== Task brief ==
When you find the line that contains "index pip: (616, 520)", restate it and all lines after it exactly, stopping at the end of the material.

━━━

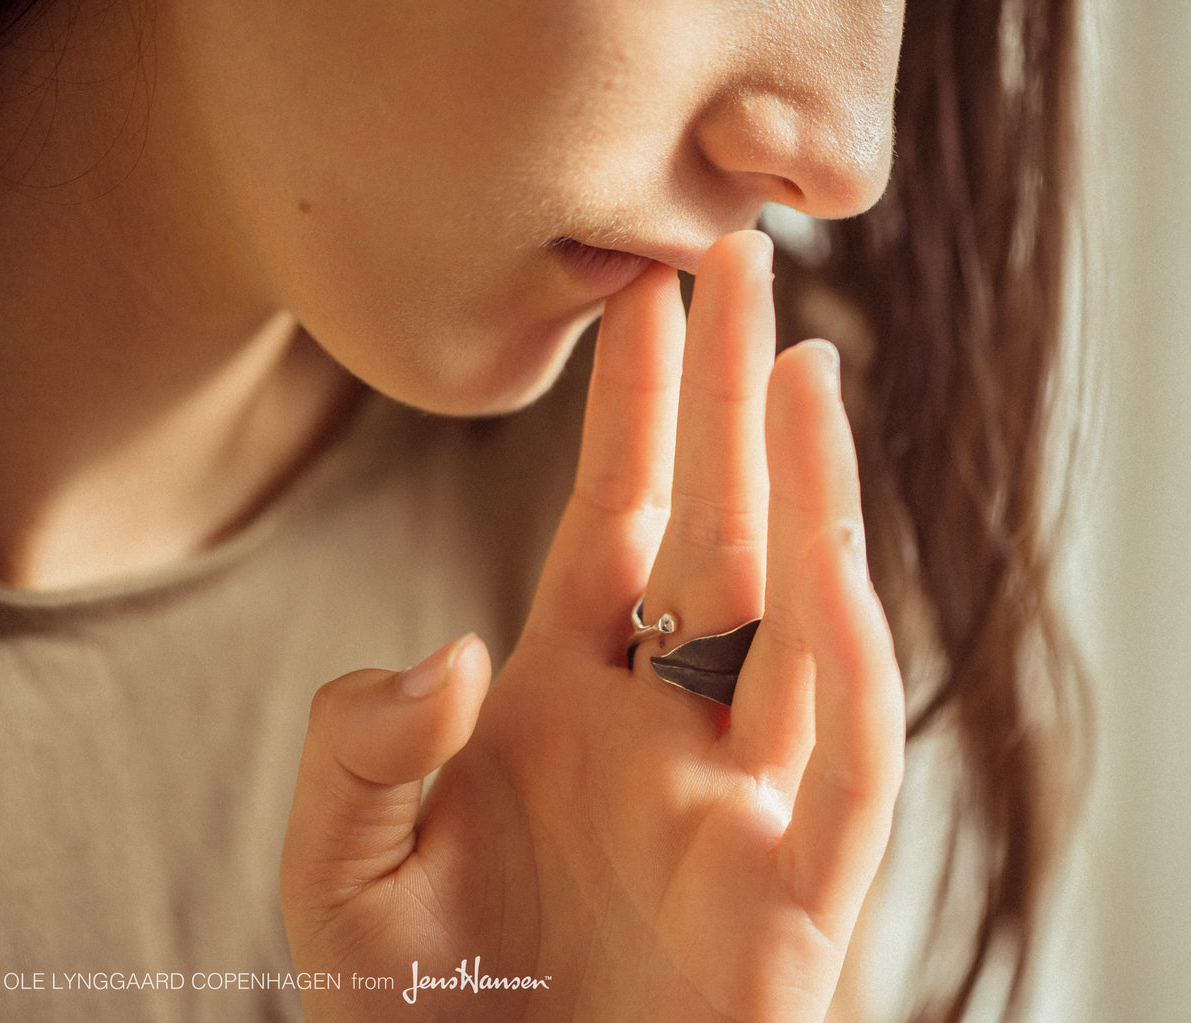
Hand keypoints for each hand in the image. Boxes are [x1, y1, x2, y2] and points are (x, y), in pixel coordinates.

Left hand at [280, 230, 904, 1021]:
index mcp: (563, 703)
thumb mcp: (337, 875)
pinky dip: (853, 662)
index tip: (643, 291)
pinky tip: (838, 554)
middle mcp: (665, 730)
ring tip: (805, 369)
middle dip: (732, 399)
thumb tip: (452, 645)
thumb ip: (358, 749)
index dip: (633, 408)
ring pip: (802, 622)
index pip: (616, 520)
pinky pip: (853, 762)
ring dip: (807, 497)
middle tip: (742, 259)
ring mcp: (740, 804)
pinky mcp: (798, 902)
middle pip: (718, 532)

━━━

== Task solution ==
index pip: (616, 520)
pinky pip: (853, 762)
ring dip: (807, 497)
middle tip: (742, 259)
ring mcp: (740, 804)
pinky mcp: (798, 902)
middle pip: (718, 532)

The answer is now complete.